There was also the case of the American Chiropractor {I think he was) who was featured in a programme about brain injuries. He suddenly became very artistic and couldn't stop drawing. I think he has now exhibited his work worldwide. I've since learned that there is such a thing as brain injury aquired autism. This is where the brain injured person can suddenly find they have a new "talent or gift" in a particular field. There is a good docu on youtube about a young guy who now sees everything in geometric shapes and equations after being assaulted and suffering a brain injury.The problem with these new found talents/gifts is the inability to "switch"them off.As in the case of the Chiropractor, he had to draw all the time, which as you can imagine impacted greatly on his life.
 
A variation on the theme:

I was talking to the pie man at the farmers market, [best pies around] who told me about a guy he knew of who'd had head trauma, don't know how, maybe a car accident, was in a coma for a while & when he came round he'd turned into an extremely vocal racist which he apparently wasn't before.

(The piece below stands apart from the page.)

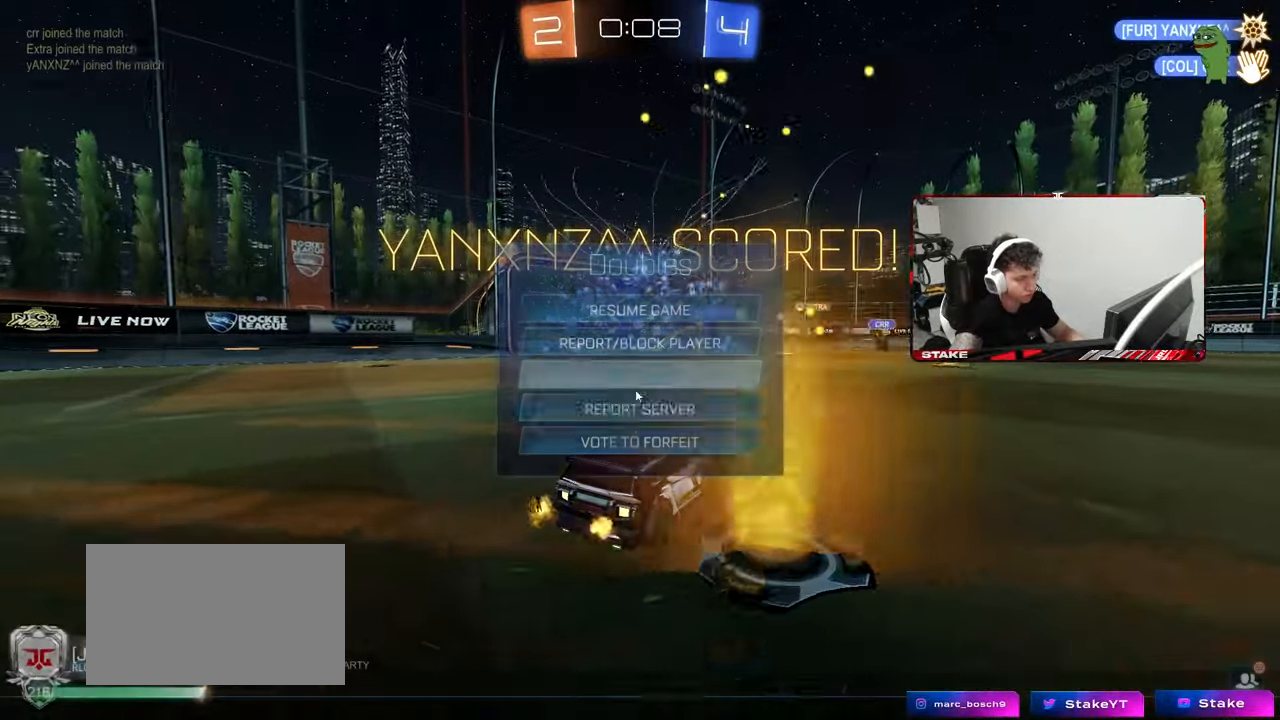
{"keys": [], "mouse": [], "mouse_move": "still", "events": [[283, "mouse_left", "down"], [367, "mouse_left", "up"]]}
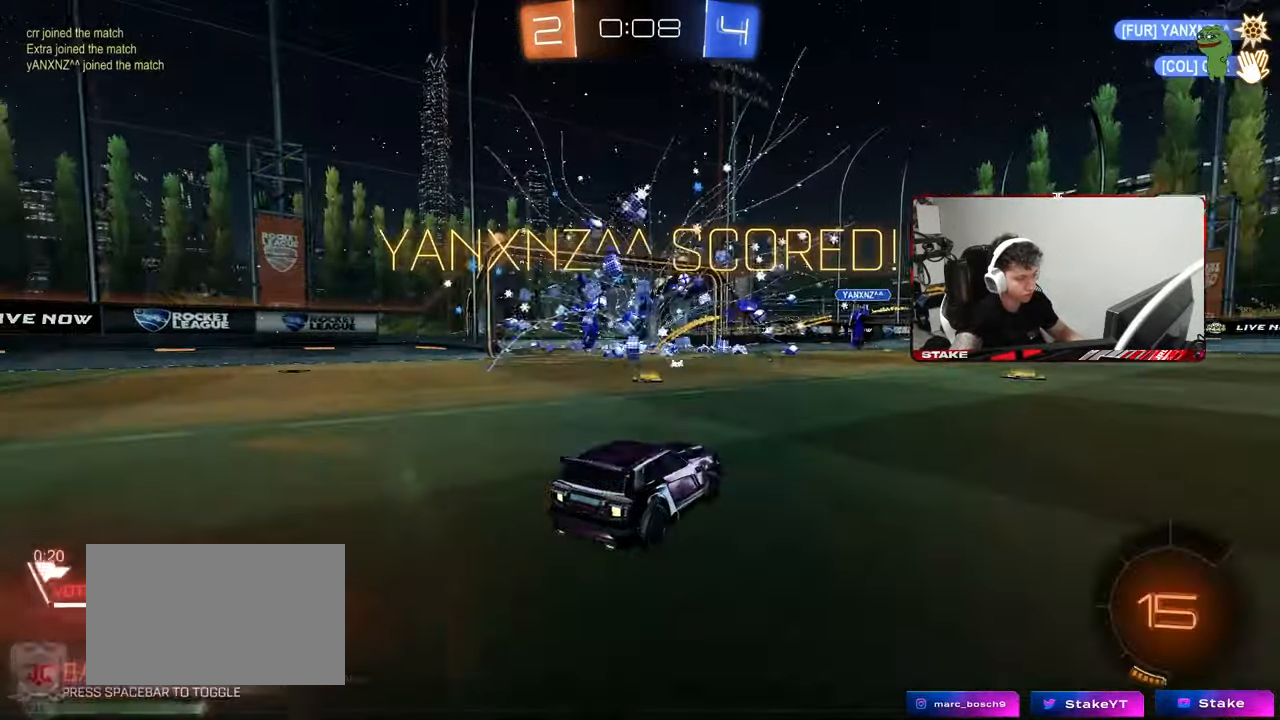
{"keys": ["a", "s", "shift"], "mouse": ["left"], "mouse_move": "still", "events": [[17, "a", "down"], [67, "w", "down"], [150, "a", "up"], [150, "mouse_left", "down"], [150, "mouse_right", "down"], [250, "a", "down"], [250, "shift", "down"], [333, "s", "down"], [333, "w", "up"], [483, "mouse_right", "up"]]}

He was HMRC & used to visit businesses but had to be removed from his role as he could no longer stand coloured people of any type & got extremely abusive.

The subject came up as I told him I don't have any sense of smell since hitting my head in a bike accident. His guy also lost his sense of smell as well as gaining the additional racism.
 
A variation on the theme:

I was talking to the pie man at the farmers market, [best pies around] who told me about a guy he knew of who'd had head trauma, don't know how, maybe a car accident, was in a coma for a while & when he came round he'd turned into an extremely vocal racist which he apparently wasn't before.

He was HMRC & used to visit businesses but had to be removed from his role as he could no longer stand coloured people of any type & got extremely abusive.

The subject came up as I told him I don't have any sense of smell since hitting my head in a bike accident. His guy also lost his sense of smell as well as gaining the additional racism.
Maybe he was already racist but suppressed it? The brain injury may have made that difficult.
 
I was watching the Michael Hutchence documentary Mystify on the iPlayer, and it highlights an incident where his personality changed after an accident. Well, I say an accident, he was attacked in the street and fell, hitting his head and injuring his brain so much he could no longer smell or taste anything. This changed his personality, and may have given him depression or made those mental illness symptoms worse, he was a lot more aggressive, reckless, and developed a drug habit.

It's quite interesting, but still tragic given how he ended up.
 
I was watching the Michael Hutchence documentary Mystify...

It's quite interesting, but still tragic given how he ended up.
Quite coincidentally, was at a friend's house last night and an old episode of, 'Unsolved Mysteries' (or similar) was on background TV.

We watched it for a while and the story featured a woman in the U. S. who had suffered a traumatic brain injury.

Following a lengthy recovery, she didn't recognise any of her family and couldn't understand why they had all grown up.

Turned out she had lost all memories from the last 16 years of her life.

Although I'm not sure if this comes under the topic, there was a distinct personality change - daughter recalling that when she came home from work, her mother would often be playing music loud and dancing around like a teenager.